/dew-point-fan

Dew point fan controller made with GO for a RaspberryPI

Primary LanguageGoMIT LicenseMIT

Dew point fan controller

This project is a GO/RaspberryPI version of the Taupunktlüfter project from the German Make magazine. The original project use C/C++ on an Arduino Nano.

My dew point fan controller is in many aspects the same as the original project:

  • same power supply
  • same sensors
  • same display
  • same case
  • same fan

Differences:

  • Raspberry PI 2
  • Solid state relais
  • software written in GO
  • no need for extra ethernet connection board
  • no need for extra real time clock or SD card reader

I've done this, because I had an old Raspberry PI lying around and I thought it's convenient to have an ethernet connection right from the start.

I use this ethernet connection to access the little http server to see the readings in a browser. In addition, the measured temperatures, humidity values and calculated dew points are sent to an InfluxDB time series database. There I have a little dashboard configured that shows me the values over time.

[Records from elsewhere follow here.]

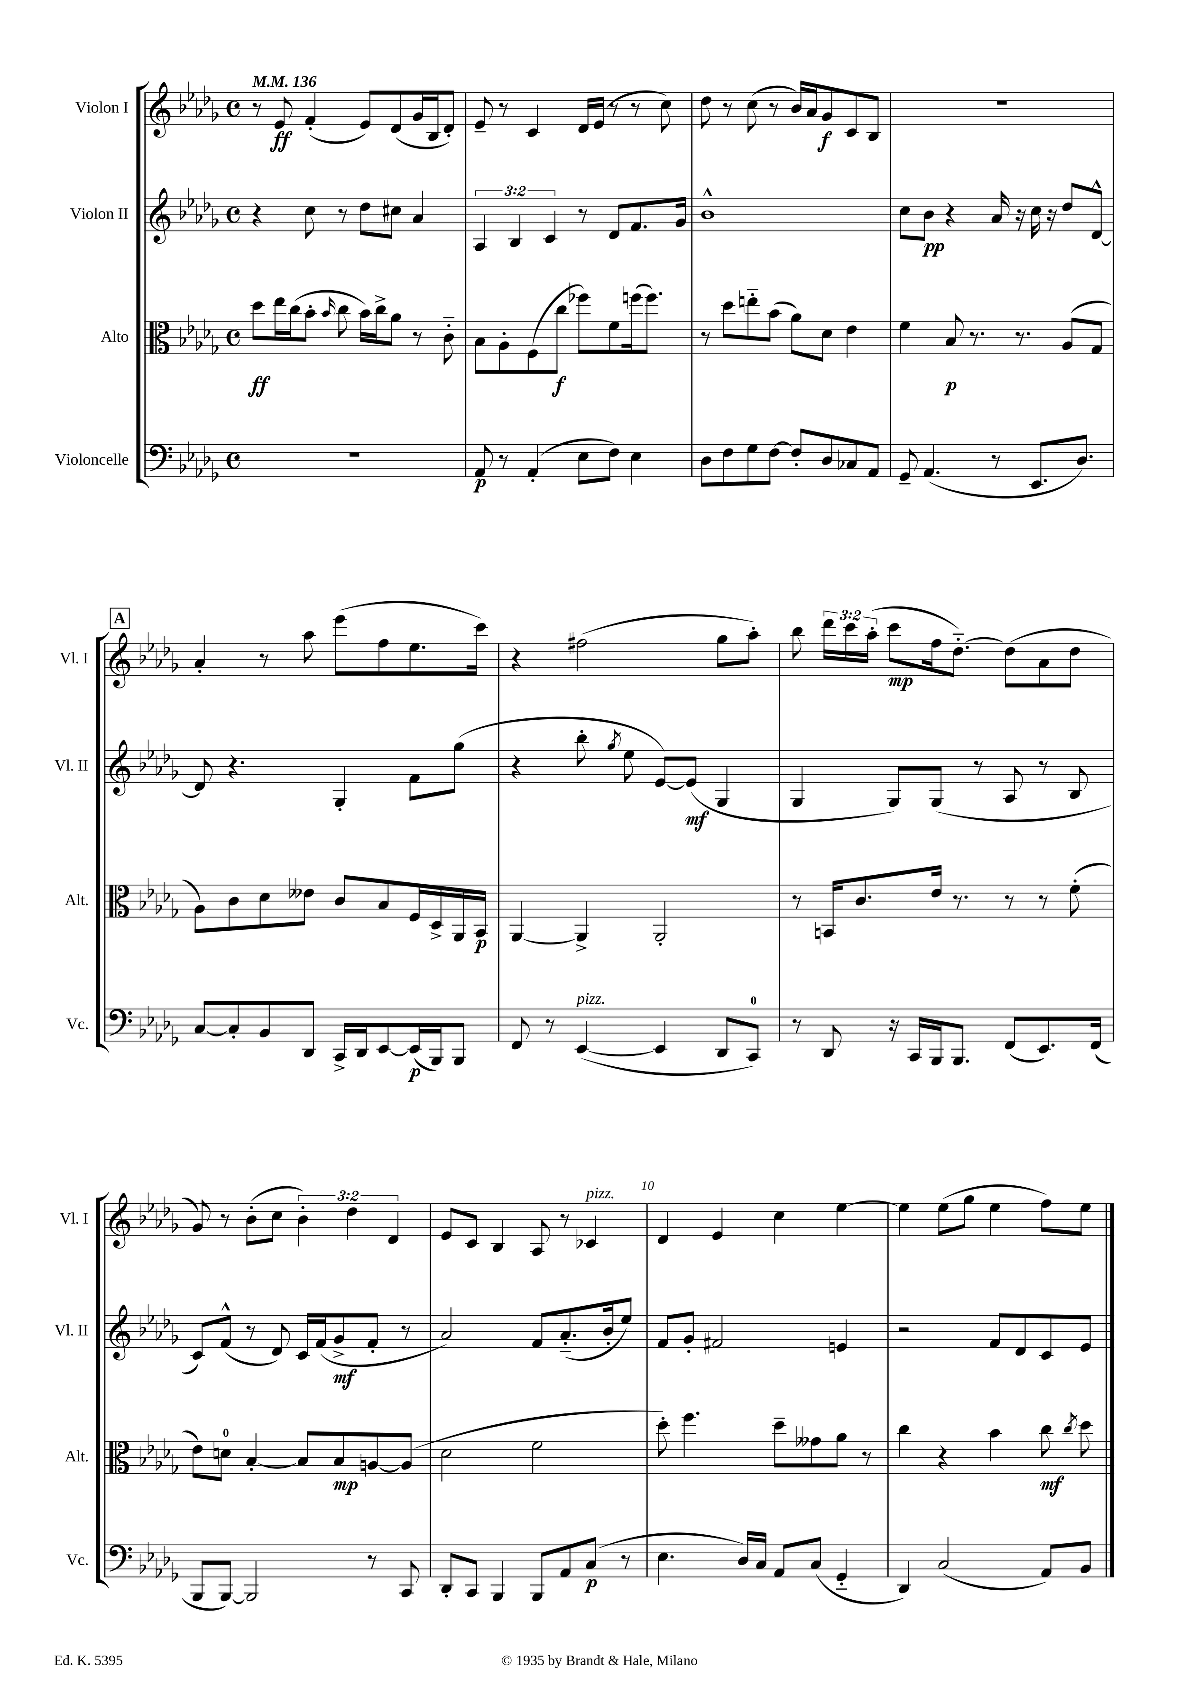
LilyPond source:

<<
\new StaffGroup <<
\new Staff = "s0" \with { instrumentName = "Violon I" shortInstrumentName = "Vl. I" } {
    \clef treble \key des \major \defaultTimeSignature \time 4/4 \override Staff.TupletNumber.text = #tuplet-number::calc-fraction-text \tempo 4 = 136
    \autoBeamOff r8 ees'8\ff f'4-.( ees'8[) des'8( ges'16 bes16 des'8]-.) |
    ees'8-- r8 c'4 des'16[ ees'16]( r8 r8 c''8) |
    des''8 r8 c''8( r8 bes'16[) aes'16 ges'8\f c'8 bes8] |
    R1 |
    \mark \markup { \box "A" } aes'4-. r8 aes''8 ees'''8[( f''8 ees''8. c'''16]) |
    r4 fis''2( ges''8[ aes''8]-.) |
    bes''8 \tuplet 3/2 { des'''16[ c'''16 aes''16]-.( } c'''8[\mp f''16 des''8.]~-_) des''8[( aes'8 des''8] |
    ges'8) r8 bes'8[-.( c''8] \tuplet 3/2 { bes'4-.) des''4 des'4 } |
    ees'8[ c'8] bes4 aes8 r8 ces'4^\markup { \italic "pizz." } |
    des'4 ees'4 c''4 ees''4~ |
    ees''4 ees''8[( ges''8] ees''4 f''8[) ees''8] \bar "|." |
}
\new Staff = "s1" \with { instrumentName = "Violon II" shortInstrumentName = "Vl. II" } {
    \clef treble \key des \major \defaultTimeSignature \time 4/4 \override Staff.TupletNumber.text = #tuplet-number::calc-fraction-text
    \autoBeamOff r4 c''8 r8 des''8[ cis''8] aes'4 |
    \tuplet 3/2 { aes4 bes4 c'4 } r8 des'8[ f'8. ges'16] |
    bes'1-^ |
    c''8[ bes'8]\pp r4 aes'16 r16 c''16 r16 des''8[ des'8]~-^ |
    \mark \markup { \box "A" } des'8 r4. ges4-. f'8[ ges''8]( |
    r4 bes''8-. \acciaccatura { ges''8 } ees''8 ees'8[~) ees'8]\mf( ges4 |
    ges4 ges8[) ges8]( r8 aes8 r8 bes8 |
    c'8[) f'8]-^( r8 des'8) c'16[ f'16( ges'8->\mf f'8]-. r8 |
    aes'2) f'8[ aes'8.-_( bes'16-. ees''8]) |
    f'8[ ges'8]-. fis'2 e'4 |
    r2 f'8[ des'8 c'8 ees'8] \bar "|." |
}
\new Staff = "s2" \with { instrumentName = "Alto" shortInstrumentName = "Alt." } {
    \clef alto \key des \major \defaultTimeSignature \time 4/4
    \autoBeamOff des''8[\ff ees''16 c''16( bes'8]-. \grace { bes'16 } c''8 bes'16[) c''16-> aes'8] r8 c'8-_ |
    bes8[ aes8-. f8( c''8]\f fes''8[) f'8 f''16( f''8.]) |
    r8 des''8[ e''8-_ bes'8]( aes'8[) des'8] ees'4 |
    f'4 bes8\p r8. r8. aes8[( ges8] |
    \mark \markup { \box "A" } aes8[) c'8 des'8 eeses'8] c'8[ bes8 f16 des16-> aes,16 bes,16]\p |
    aes,4~ aes,4-> aes,2-. |
    r8 b,16[ c'8. ees'16] r8. r8 r8 f'8-.( |
    ees'8[) d'8]-0 bes4~-. bes8[ bes8\mp a8~ a8]( |
    des'2 f'2 |
    des''8-.) f''4. des''8[-- geses'8 aes'8] r8 |
    c''4 r4 bes'4 c''8\mf \acciaccatura { c''8 } des''8 \bar "|." |
}
\new Staff = "s3" \with { instrumentName = "Violoncelle" shortInstrumentName = "Vc." } {
    \clef bass \key des \major \defaultTimeSignature \time 4/4
    \autoBeamOff R1 |
    aes,8\p r8 aes,4-.( ees8[ f8]) ees4 |
    des8[ f8 ges8 f8]~ f8[-. des8 ces8 aes,8] |
    ges,8-- aes,4.( r8 ees,8.[ des8.]) |
    \mark \markup { \box "A" } c8[~ c8-. bes,8 des,8] c,16[-> des,16 ees,8~ ees,16\p( bes,,16) bes,,8] |
    f,8 r8 ees,4~^\markup { \italic "pizz." }( ees,4 des,8[ c,8]-0) |
    r8 des,8 r16 c,16[ bes,,16 bes,,8.] f,8[( ees,8.) f,16]( |
    bes,,8[ bes,,8]~) bes,,2 r8 c,8 |
    des,8[-. c,8] bes,,4 bes,,8[ aes,8 c8]\p( r8 |
    ees4. des16[) c16] aes,8[ c8]( ges,4-_ |
    des,4) c2( aes,8[) bes,8] \bar "|." |
}
>>
>>
\layout { \context { \Score \override BarNumber.break-visibility = ##(#f #t #t) barNumberVisibility = #(every-nth-bar-number-visible 5) } }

There's also a companion app made with flutter that runs on Android, iOS, Windows, macOS and Linux. This app shows the current temperatures, humidity values and the status of the fan. In addition, it can override the fan status to switch it on or off.

Screenshots and photos

Fritzing schematic:

Hardware photos:

Screenshots:

Start programm automatically

In order to start the programm when the Raspberry Pi boots up, you need to paste the following lines to /etc/rc.local before the line containing exit 0! Please adjust the exported values to your need. The InfluxDB token is created in the UI of InfluxDB. Look for API Tokens.

The url has to be set to the right ip-address of your InfuxDB server including the used port, if you use a non standard port. I run InfluxDB in a docker container on my NAS and there I have to use a special port.

export INFLUX_DP_TOKEN=FJGkvqQ...LPhKA==
export INFLUX_SRV_URL=http://192.168.0.22:8086
su pi -c '/home/pi/dew_point_fan/dew_point_fan'

I use the user pi on the Raspberry and the program is located in the sub folder dew_point_fan of the home folder of pi.

Development

Please read chapter Final solution: compile on Raspberry if you want to compile it yourself. The following chapter is a another possibility to build the binary.

Cross compilation

Cross Compilation is possible, but you have to install a special ARM compiler.

Important The DHT Package needs a special arm compiler and build tools. The details are described here: d2r2/go-dht#20

Using special version of go-dht

The latest versions of go-dht will lead in binaries that need root priviledge to read/write the GPIO pins. There is a fix for this, but that's not yet merged. The following version does help in this case:

go get github.com/d2r2/go-dht@42fe873fbabb

I created a fork of this project with the mentioned fix included: special go-dht

On your development machine run the following line to build a dew_point_fan binary that can run on a raspberry pi:

CC=arm-linux-gnueabihf-gcc CGO_ENABLED=1 GOOS=linux GOARCH=arm GOARM=6 go build -o dew_point_fan -v dew_point_fan.go

This will create a binary named dew_point_fan that can run on an ARM processor running linux.

Copy binary to raspberry

If your ssh key is present on the raspberry, you don't need credentials to copy the binary:

scp dew_point_fan pi@192.168.0.29:

or both commands in one go:

GOOS=linux GOARCH=arm go build -o dew_point_fan -v dew_point_fan.go && scp dew_point_fan pi@192.168.0.29:

Final solution: compile on Raspberry

Even though I'm using Manjaro as development machine, I was able to cross compile my code without erros. But when I ran this code on a my Raspberry, I got an error about a GBLIC version mismatch.

Normally, cross compilation is very easy with GO, but in this case I decided to compile the code directly on the Raspberry. On this old Raspberry, the compilation time for this is approx. 1 minute. This is very slow compared to running GO on a laptop, but I can live with it.

Important

My Raspberry has a single core and only 512MB RAM. When I tried to compile the sources, I got an error message go build github.com/influxdata/line-protocol: ... signal: killed. I had to increase the size of the swapfile:

sudo nano /etc/dphys-swapfile
# inside this file, change the value of CONF_SWAPSIZE to 2048
sudo dphys-swapfile setup
sudo dphys-swapfile swapon

With this modification, I can compile the sources.